Un problème, toutefois : les Mauritaniens préfèrent payer cash, ce qui n’arrange pas les entreprises qui travaillent par chèque. Et de l’avis de Mme Zouaghi, les banques algériennes « doivent suivre », c’est-à-dire s’implanter elles aussi en Mauritanie pour faciliter la vie aux entreprises.

Ceci dit, elle trouve le marché mauritanien «preneur et demandeur », estime-t-elle. Un avis que partage Mohamed Najib Bencherif, responsable commercial de l’entreprise algérienne Géomembrane Mechri Sarl, sise à Bordj Bouarreridj et fabrique des géomembranes en PEHD utilisées pour l’étanchéité des ouvrages hydrauliques. « C’est un marché vierge à exploiter », dit-t-il. C’est la première participation de son entreprise à Nouakchott mais qui a déjà exporter vers la Tunisie en 2017 et, en 2018, vers le Sénégal et le Burkina Faso. D’autres pays africains sont dans le viseur de cette entreprise : la Mali, le Niger, le Ghana et le Rwanda.

Concernant la Mauritanie, la Sarl Mechri a décelé « un besoin dans les travaux publics », assure M.Bencherif et compte « exporter directement » son produit sans passer par un partenaire local. Ce qui n’est pas le cas de l’entreprise de fabrication de pâtes alimentaires, Gerbior, qui, selon son chargé d’export Brahim Khababa, est à la recherche d’un partenaire mauritanien pour exporter ses produits.
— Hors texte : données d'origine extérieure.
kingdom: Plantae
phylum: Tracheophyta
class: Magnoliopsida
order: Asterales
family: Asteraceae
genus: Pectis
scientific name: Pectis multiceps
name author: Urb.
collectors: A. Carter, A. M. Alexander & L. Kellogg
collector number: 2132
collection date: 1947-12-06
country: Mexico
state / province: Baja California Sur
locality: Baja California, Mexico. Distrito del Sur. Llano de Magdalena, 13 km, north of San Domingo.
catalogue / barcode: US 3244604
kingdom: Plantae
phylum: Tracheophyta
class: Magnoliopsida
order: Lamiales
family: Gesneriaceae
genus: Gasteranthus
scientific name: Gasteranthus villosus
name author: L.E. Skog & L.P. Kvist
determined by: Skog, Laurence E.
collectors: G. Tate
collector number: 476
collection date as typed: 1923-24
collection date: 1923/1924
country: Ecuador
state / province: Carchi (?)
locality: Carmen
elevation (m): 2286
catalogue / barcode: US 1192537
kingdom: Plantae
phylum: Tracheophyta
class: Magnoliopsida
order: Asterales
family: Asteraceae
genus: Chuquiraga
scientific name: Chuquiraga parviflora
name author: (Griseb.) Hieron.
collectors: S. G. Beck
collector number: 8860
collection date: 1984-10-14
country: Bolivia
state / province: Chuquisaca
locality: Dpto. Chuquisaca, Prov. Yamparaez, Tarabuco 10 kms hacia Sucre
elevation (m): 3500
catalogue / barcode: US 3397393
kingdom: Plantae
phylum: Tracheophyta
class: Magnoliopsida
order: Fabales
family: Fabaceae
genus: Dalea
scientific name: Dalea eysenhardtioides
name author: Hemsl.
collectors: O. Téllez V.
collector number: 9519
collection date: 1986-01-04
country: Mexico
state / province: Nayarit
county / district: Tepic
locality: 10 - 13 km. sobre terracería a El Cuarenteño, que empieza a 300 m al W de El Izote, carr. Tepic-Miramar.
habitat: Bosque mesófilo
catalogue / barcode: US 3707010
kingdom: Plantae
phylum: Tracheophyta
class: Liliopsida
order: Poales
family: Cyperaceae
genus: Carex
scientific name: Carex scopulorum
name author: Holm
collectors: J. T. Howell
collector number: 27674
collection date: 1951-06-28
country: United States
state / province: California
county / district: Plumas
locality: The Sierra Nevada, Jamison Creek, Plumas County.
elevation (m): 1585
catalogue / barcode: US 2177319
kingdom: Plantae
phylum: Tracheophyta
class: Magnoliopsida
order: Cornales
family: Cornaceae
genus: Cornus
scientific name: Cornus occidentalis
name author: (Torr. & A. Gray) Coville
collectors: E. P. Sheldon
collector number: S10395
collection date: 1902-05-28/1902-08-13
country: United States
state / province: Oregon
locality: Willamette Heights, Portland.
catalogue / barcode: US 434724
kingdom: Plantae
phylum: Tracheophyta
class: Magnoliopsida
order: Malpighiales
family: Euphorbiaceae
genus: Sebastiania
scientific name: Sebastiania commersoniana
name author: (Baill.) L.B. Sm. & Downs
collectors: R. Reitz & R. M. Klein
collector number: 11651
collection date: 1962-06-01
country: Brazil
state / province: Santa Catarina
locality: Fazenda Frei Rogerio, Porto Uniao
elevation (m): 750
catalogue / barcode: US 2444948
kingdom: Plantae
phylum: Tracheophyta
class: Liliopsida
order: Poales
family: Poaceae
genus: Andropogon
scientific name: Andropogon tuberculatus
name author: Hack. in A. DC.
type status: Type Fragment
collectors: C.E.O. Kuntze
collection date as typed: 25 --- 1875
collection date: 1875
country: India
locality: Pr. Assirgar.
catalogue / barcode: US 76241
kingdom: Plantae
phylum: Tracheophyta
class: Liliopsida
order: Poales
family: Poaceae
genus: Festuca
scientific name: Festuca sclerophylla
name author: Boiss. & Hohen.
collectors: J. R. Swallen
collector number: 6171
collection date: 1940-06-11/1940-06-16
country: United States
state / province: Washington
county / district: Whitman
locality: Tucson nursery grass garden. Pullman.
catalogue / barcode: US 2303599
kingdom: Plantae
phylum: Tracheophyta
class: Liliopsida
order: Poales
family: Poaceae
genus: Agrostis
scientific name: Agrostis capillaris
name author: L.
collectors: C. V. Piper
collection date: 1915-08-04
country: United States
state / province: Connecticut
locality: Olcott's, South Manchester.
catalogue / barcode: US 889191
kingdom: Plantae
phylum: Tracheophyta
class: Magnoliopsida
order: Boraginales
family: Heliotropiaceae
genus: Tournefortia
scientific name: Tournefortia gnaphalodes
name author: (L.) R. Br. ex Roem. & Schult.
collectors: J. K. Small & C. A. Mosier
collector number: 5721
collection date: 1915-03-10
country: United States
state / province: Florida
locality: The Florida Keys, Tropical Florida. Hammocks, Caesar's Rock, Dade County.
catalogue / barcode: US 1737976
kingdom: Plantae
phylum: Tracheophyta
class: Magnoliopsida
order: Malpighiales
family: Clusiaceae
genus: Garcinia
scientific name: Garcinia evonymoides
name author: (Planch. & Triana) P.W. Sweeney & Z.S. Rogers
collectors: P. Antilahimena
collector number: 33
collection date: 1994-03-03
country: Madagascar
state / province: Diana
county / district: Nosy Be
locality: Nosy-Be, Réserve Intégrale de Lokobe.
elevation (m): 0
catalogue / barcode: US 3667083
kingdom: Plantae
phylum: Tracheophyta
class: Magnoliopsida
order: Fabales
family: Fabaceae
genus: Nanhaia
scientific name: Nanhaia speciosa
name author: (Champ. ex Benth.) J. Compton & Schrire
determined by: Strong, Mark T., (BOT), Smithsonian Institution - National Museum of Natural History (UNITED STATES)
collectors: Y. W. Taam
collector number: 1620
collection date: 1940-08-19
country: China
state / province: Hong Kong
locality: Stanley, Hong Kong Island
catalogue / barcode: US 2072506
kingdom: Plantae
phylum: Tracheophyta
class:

« Les Mauritaniens sont très intéressés par le produit algérien qui, pour eux, est synonyme de qualité, le trouvant mieux que ceux des autres pays », affirme-t-il. Et d’émettre le vœu de voir les deux pays voisin signer un accord bilatéral qui donnera « un avantage », voire « un pas en avance » pour les entreprises algériennes sur ces concurrents. « Si cet accord est signé, le marché mauritanien sera prometteur », estime M.Khababa.